Воспоминания Лаппа в беседе с Паршиным:
Булгаков умирал на год с небольшим позднее своего персонажа, только не в родных стенах, а на краю России. И, как и он, был спасен. Турбин – молитвою сестры. Булгаков – самоотверженностью и заботой жены. А еще все той же судьбой, которой он был нужен и которая не могла позволить ему уйти, отпустить его до тех пор, пока он не сделает предписанного.
«Доктор Алексей Турбин, восковой, как ломаная, мятая в потных руках свеча, выбросив из-под одеяла костистые руки с нестрижеными ногтями, лежал, задрав кверху острый подбородок. Тело его оплывало липким потом, а высохшая скользкая грудь вздымалась в прорезах рубахи. Он свел голову книзу, уперся подбородком в грудину, расцепил пожелтевшие зубы, приоткрыл глаза. В них еще колыхалась рваная завеса тумана и бреда, но уже в клочьях черного глянул свет. Очень слабым голосом, сиплым и тонким, он сказал:
– Кризис, Бродович. Что… выживу?.. А-га».

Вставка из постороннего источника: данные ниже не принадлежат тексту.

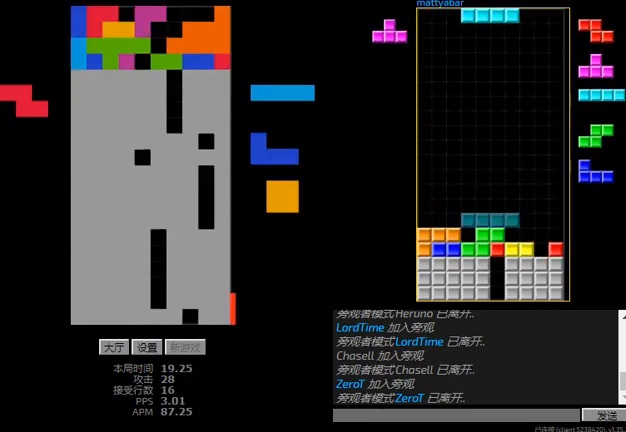
{"keys": ["hd", "r", "right"], "events": [[67, "right", "down"], [167, "r", "up"], [167, "right", "up"], [234, "hd", "down"], [300, "r", "down"], [334, "hd", "up"], [434, "hd", "down"], [434, "r", "up"], [500, "r", "down"], [500, "right", "down"]]}
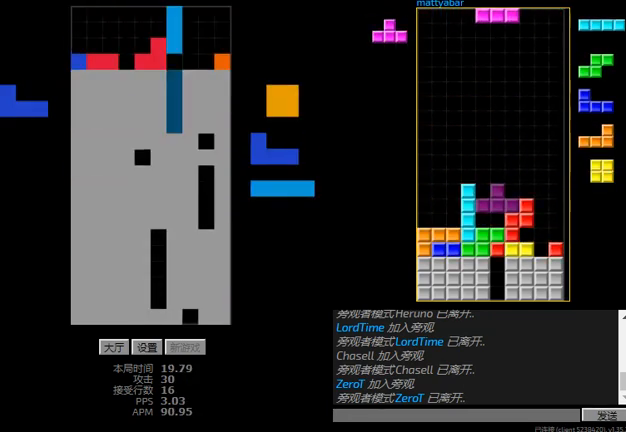
{"keys": ["r", "right"], "events": [[100, "hd", "up"], [100, "right", "up"], [134, "r", "up"], [300, "hd", "down"], [400, "hd", "up"], [400, "r", "down"], [400, "right", "down"]]}
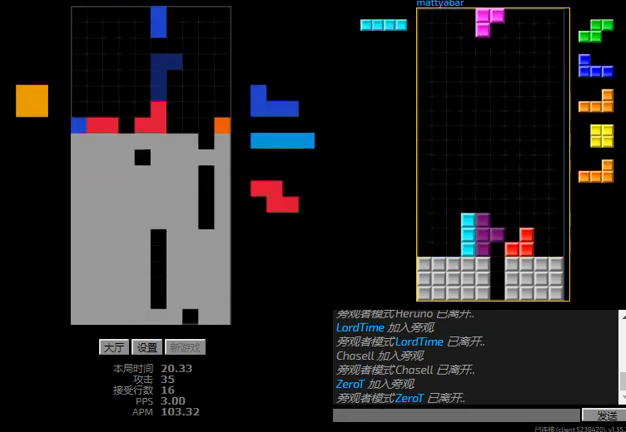
{"keys": ["hd"], "events": [[100, "hd", "down"], [100, "r", "up"], [200, "hd", "up"], [334, "right", "up"], [500, "hd", "down"]]}
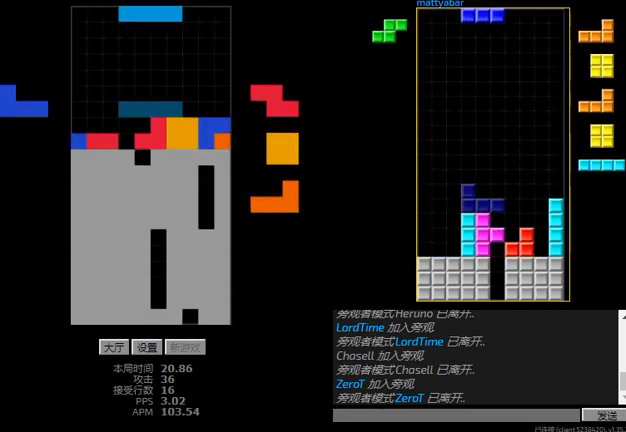
{"keys": ["left"], "events": [[167, "hd", "up"], [300, "left", "down"], [334, "r", "down"], [500, "r", "up"]]}
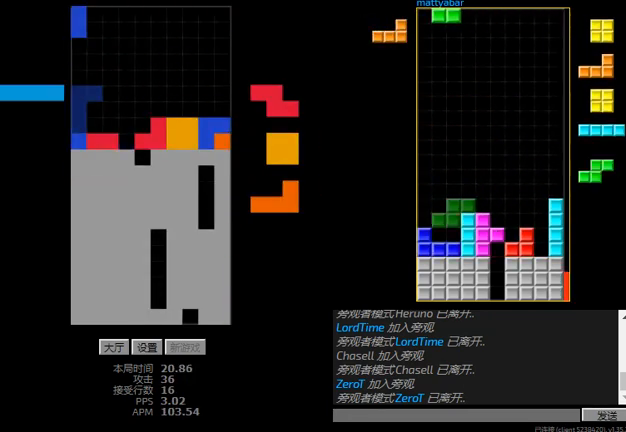
{"keys": ["left"], "events": [[34, "hd", "down"], [34, "l", "down"], [34, "left", "up"], [100, "left", "down"], [100, "sd", "down"], [134, "hd", "up"], [167, "l", "up"], [267, "sd", "up"]]}
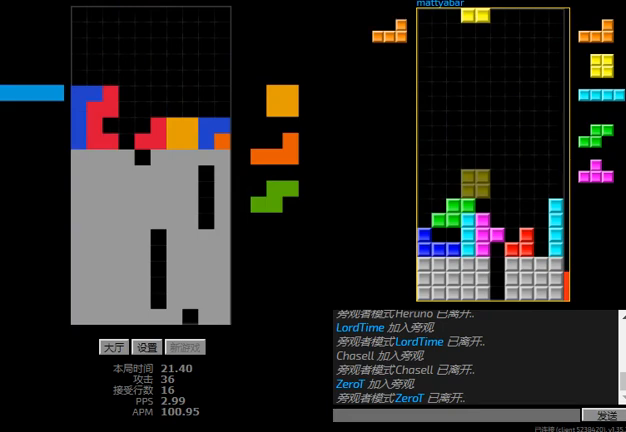
{"keys": ["hd", "right"], "events": [[34, "hd", "down"], [34, "left", "up"], [134, "right", "down"], [167, "hd", "up"], [300, "hd", "down"]]}
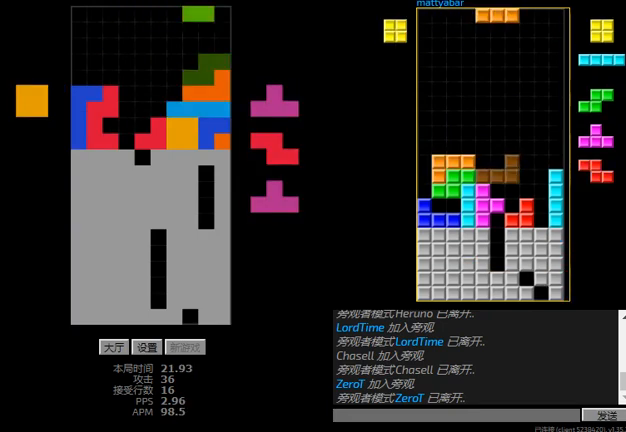
{"keys": [], "events": [[67, "right", "up"], [167, "left", "down"], [200, "hd", "up"], [334, "hd", "down"], [334, "left", "up"], [400, "r", "down"], [400, "right", "down"], [434, "hd", "up"], [467, "right", "up"], [500, "r", "up"]]}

«– Доктор! Я требую… Немедленно отправить меня в Париж! Не желаю больше оставаться в России… Если не отправите, извольте дать мне мой бра… браунинг! Ла-рочк-а-а! Достаньте!..» – кричал главный герой «Записок на манжетах» и будущий автор писем к советскому правительству.
«Но потом прошел кризис, и он медленно-медленно стал выздоравливать. Это когда уже красные стали» [87; 78–79], – заканчивала свой рассказ о болезни мужа Татьяна Николаевна.
«Алексей Васильевич идет медленно. Он опирается на палку – неуверенно, не сгибая передвигает ноги. Он еще не оправился после сыпного тифа, продержавшего его в кровати полтора месяца. За это время многое переменилось. Он слег в кровать сотрудником большой газеты, своего рода „Русского слова“ всего Северного Кавказа, охраняемого генералом „Эрдели“», – писал Слезкин в «Столовой горе». А пришел в себя под властью Владикавказского ревкома.
Тифозный случай Булгакова был не единственным в истории эмиграции русских писателей. 5 февраля 1921 года журналист Глеб Алексеев[16] писал Аминаду Петровичу Шполянскому о другом сотруднике беспартийной газеты «Кавказ»: «Женя Венский неизвестно где. Он в момент отступления из Екатеринодара оставался в нем в сыпном тифу» [115; 95].
Про Венского трудно сказать наверняка, стремился он или нет за рубеж, зато про Булгакова известно доподлинно: больше всего на свете Михаил Афанасьевич не мог простить своей первой жене не того, что она была не слишком образована, недостаточно духовно развита, не очень умна и деловита, он не мог простить ей того, что она не вывезла его из Владикавказа вместе с отступающей Белой армией.
«Ты – слабая женщина, не могла меня вывезти!» [142; 100] «Ну как ты не могла меня увезти!» [87; 81] «Но когда мне два врача говорят, что на первой же остановке он умрет, – как же я могла его везти? Они мне так и говорили: „Что же вы хотите – довезти его до Казбека и похоронить“» [142; 100].
Он остался в Советской России. В России. Навечно. Навсегда.